Army vet must serve at least 25 years for sexually abusing, choking child
Despite emotional appeals from family to not let Reginald Ben Mentor's crimes define him, the Frederick man was sentenced to serve at least 25 years of a life sentence for sexually abusing two children.
Prosecutors requested the life sentence for the 38-year-old Mentor on Wednesday because of the violent nature of his case.
Mentor’s family urged Rolle to consider Mentor’s military service, Post Traumatic Stress Disorder and the fact that he was drunk at the time of the sexual assault.
Details around Mentor’s military service were hazy at the hearing. His family members said that combat had changed him and left him with PTSD, but Leache noted that in a psychological evaluation Mentor said he had never seen combat. She emphasized that Mentor self-reported his mental condition.
Not in question was that Mentor was honorably discharged after serving in Afghanistan, Iraq and Korea.
Assistant states attorney Tammy Leache said that on Feb. 14, 2015, Mentor sexually abused an 8-year-old girl and choked her until she was close to death.
“I think the defendant is clearly a predator. He preys on little girls,” Leache said.
Several of Mentor’s family members strongly objected to Leache’s characterization of Mentor as a predator.
They spoke on his behalf Wednesday, frequently through tears, urging Judge Scott Rolle to focus on treatment and pass a sentence less than life in prison.
“It’s not who he is and does not reflect who he is as an individual,” said Mentor’s sister, one of about a dozen supporters in the courtroom.
Rolle, an Army judge advocate general officer, did not appear to give much credence to the self-reported PTSD, calling it fake.
He noted the profound impact the crime had on the child and Mentor’s own family.
“What I can never understand or justify is harming a child,” Rolle said before announcing his sentence. “It had to be punished severely.”
Mentor’s attorney, Carl Somerlock said that his client hadn’t undergone a psychosexual evaluation so it was unfair to characterize him as a predator.
Somerlock argued for a sentence of no more than 20 years, saying that the nature of the act and Mentor’s otherwise clean record did not warrant a life sentence.
When given his chance to speak, Mentor thanked his family for their support, but offered no apology.
“I just wish it could have been different and I wish the truth could have prevailed more,” he said.

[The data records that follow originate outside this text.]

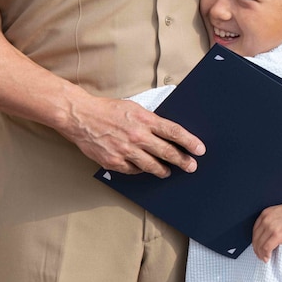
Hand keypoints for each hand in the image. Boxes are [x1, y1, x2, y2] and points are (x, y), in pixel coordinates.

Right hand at [61, 93, 204, 176]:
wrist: (81, 116)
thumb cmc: (108, 110)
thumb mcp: (135, 108)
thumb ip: (150, 121)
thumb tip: (167, 133)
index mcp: (145, 120)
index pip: (174, 132)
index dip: (190, 142)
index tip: (200, 149)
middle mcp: (137, 136)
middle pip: (167, 152)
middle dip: (182, 160)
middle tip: (191, 166)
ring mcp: (125, 151)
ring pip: (151, 166)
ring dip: (163, 170)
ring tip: (168, 172)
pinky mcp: (114, 162)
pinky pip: (133, 170)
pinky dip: (140, 170)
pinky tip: (144, 169)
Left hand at [252, 200, 281, 261]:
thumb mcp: (279, 214)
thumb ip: (271, 222)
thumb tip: (268, 236)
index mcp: (265, 213)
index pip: (255, 231)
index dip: (255, 241)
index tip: (258, 247)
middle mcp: (266, 220)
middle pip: (255, 239)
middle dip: (257, 249)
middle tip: (260, 255)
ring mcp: (270, 227)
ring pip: (259, 245)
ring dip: (260, 254)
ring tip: (264, 258)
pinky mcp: (277, 235)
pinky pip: (266, 248)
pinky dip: (265, 255)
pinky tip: (268, 257)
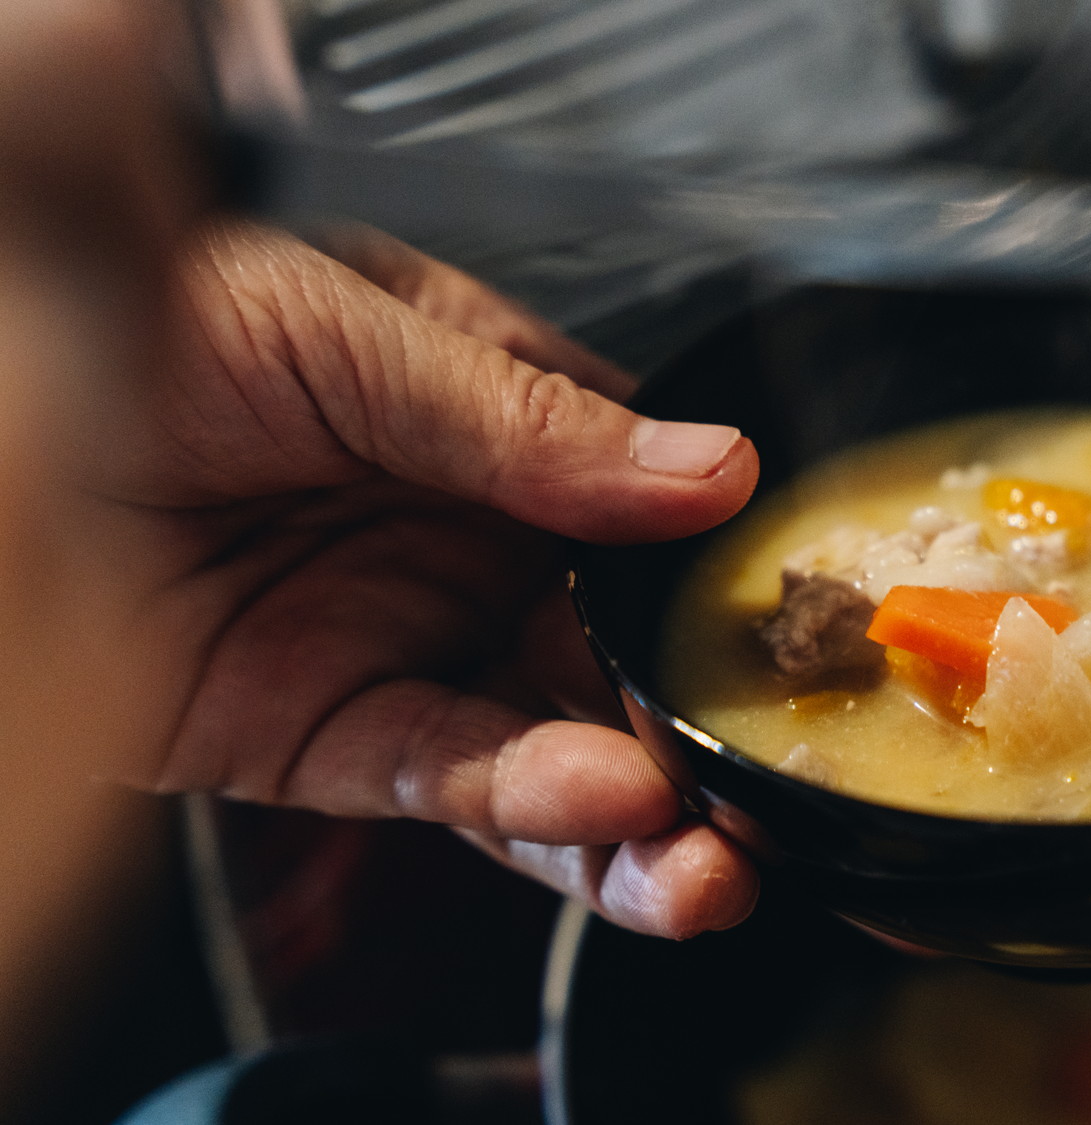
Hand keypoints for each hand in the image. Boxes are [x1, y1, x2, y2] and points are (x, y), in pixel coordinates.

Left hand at [87, 219, 761, 938]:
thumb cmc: (140, 314)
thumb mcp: (347, 331)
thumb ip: (528, 421)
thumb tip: (706, 467)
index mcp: (494, 425)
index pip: (646, 509)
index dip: (720, 575)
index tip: (787, 623)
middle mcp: (466, 545)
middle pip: (616, 653)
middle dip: (701, 727)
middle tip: (771, 778)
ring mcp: (404, 644)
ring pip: (555, 747)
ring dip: (646, 815)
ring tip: (714, 854)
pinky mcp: (325, 738)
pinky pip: (446, 779)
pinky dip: (532, 807)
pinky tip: (606, 808)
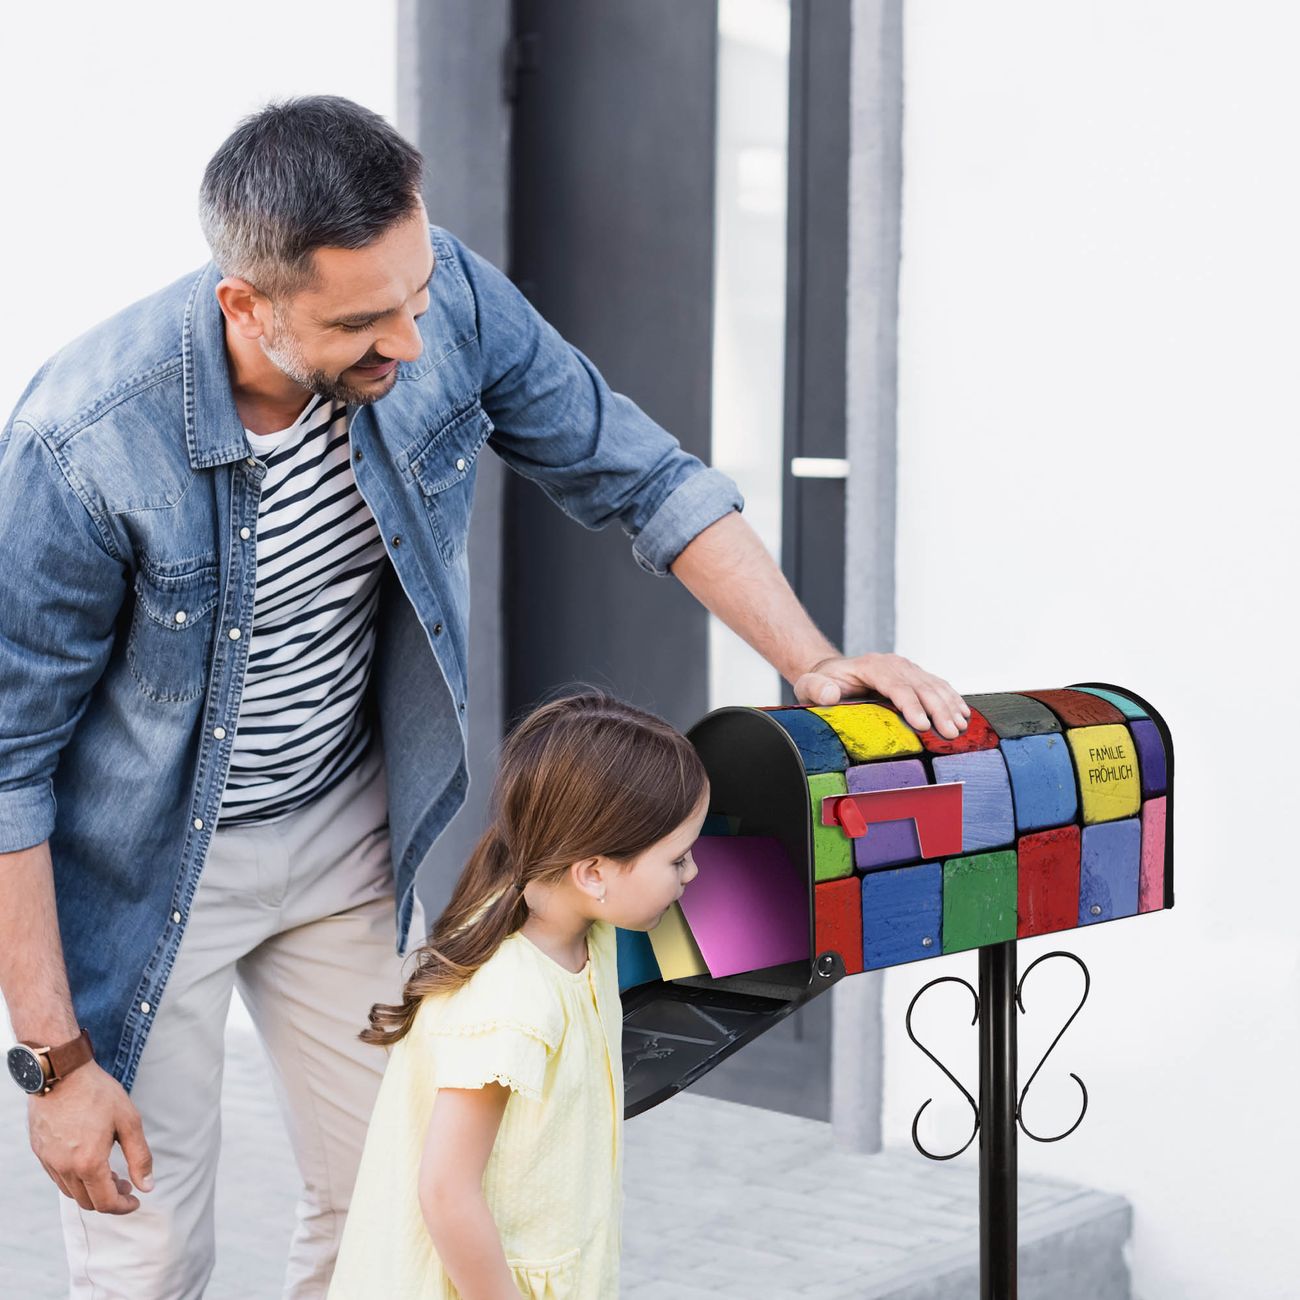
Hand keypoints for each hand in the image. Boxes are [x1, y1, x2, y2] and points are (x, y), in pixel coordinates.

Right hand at [28, 1060, 153, 1213]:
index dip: (123, 1207)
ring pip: (71, 1192)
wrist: (62, 1074)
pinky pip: (58, 1178)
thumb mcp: (129, 1121)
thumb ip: (139, 1157)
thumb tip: (147, 1186)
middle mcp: (65, 1168)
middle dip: (110, 1199)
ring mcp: (50, 1162)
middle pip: (87, 1202)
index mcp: (89, 1163)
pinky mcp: (40, 1153)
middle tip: (125, 1184)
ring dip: (92, 1190)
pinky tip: (88, 1162)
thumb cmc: (98, 1094)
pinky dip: (76, 1179)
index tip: (135, 1200)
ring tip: (110, 1173)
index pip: (105, 1202)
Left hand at [793, 652, 970, 738]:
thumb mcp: (810, 686)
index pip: (896, 685)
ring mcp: (907, 669)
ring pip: (934, 685)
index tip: (923, 725)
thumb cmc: (822, 683)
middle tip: (950, 733)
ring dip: (950, 706)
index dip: (911, 705)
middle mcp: (893, 664)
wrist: (831, 673)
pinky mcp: (915, 676)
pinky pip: (938, 686)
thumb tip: (830, 694)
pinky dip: (952, 699)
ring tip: (960, 728)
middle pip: (921, 686)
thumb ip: (817, 689)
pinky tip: (963, 715)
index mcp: (871, 666)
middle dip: (938, 710)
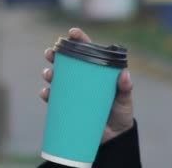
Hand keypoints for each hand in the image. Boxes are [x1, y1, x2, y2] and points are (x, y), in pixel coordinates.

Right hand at [40, 27, 134, 143]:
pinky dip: (47, 95)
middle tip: (50, 53)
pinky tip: (46, 93)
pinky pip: (54, 99)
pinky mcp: (67, 107)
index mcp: (97, 71)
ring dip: (49, 73)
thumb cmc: (121, 113)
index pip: (87, 50)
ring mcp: (74, 92)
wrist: (114, 138)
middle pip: (67, 62)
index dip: (78, 39)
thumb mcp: (125, 100)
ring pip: (57, 78)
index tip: (71, 33)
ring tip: (49, 74)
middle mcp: (83, 78)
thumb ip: (126, 88)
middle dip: (56, 55)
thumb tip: (125, 74)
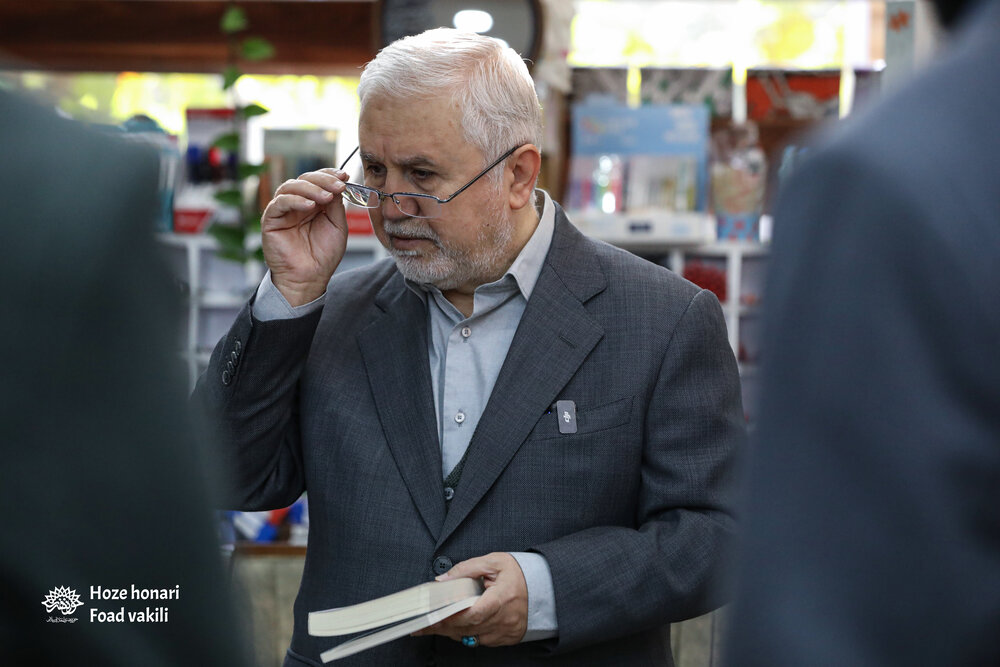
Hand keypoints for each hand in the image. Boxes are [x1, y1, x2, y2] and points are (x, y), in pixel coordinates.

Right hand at [260, 169, 349, 305]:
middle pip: (305, 179)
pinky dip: (295, 200)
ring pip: (291, 186)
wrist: (310, 278)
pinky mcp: (271, 220)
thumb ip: (336, 205)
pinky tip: (309, 206)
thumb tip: (337, 184)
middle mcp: (297, 204)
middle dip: (323, 180)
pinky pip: (279, 202)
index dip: (330, 175)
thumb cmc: (323, 256)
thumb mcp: (337, 226)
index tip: (344, 176)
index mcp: (313, 203)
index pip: (318, 181)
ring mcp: (283, 210)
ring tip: (326, 197)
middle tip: (338, 186)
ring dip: (311, 188)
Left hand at [412, 552, 527, 646]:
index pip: (473, 614)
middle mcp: (505, 619)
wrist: (546, 587)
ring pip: (473, 637)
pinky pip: (482, 641)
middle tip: (423, 624)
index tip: (433, 616)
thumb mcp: (494, 562)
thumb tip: (444, 579)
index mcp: (502, 598)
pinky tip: (457, 627)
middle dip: (444, 627)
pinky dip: (468, 634)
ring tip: (434, 625)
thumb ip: (467, 568)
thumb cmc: (520, 573)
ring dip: (453, 632)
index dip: (452, 617)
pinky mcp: (507, 638)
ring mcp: (506, 631)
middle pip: (468, 628)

The sentencing came after a jury found him guilty on May 2 of sex abuse of a minor, second-degree assault, child abuse and second-degree sex offense.
Mentor resolved a second case Wednesday in which he had pleaded guilty to sexually abusing a different minor in 2012.
His sentence in that case could add an additional 10 years to whatever portion of the life sentence a judge chooses to impose if Mentor were to violate probation upon his release.
The children are not being identified because The Frederick News-Post typically does not name victims of sexual assault.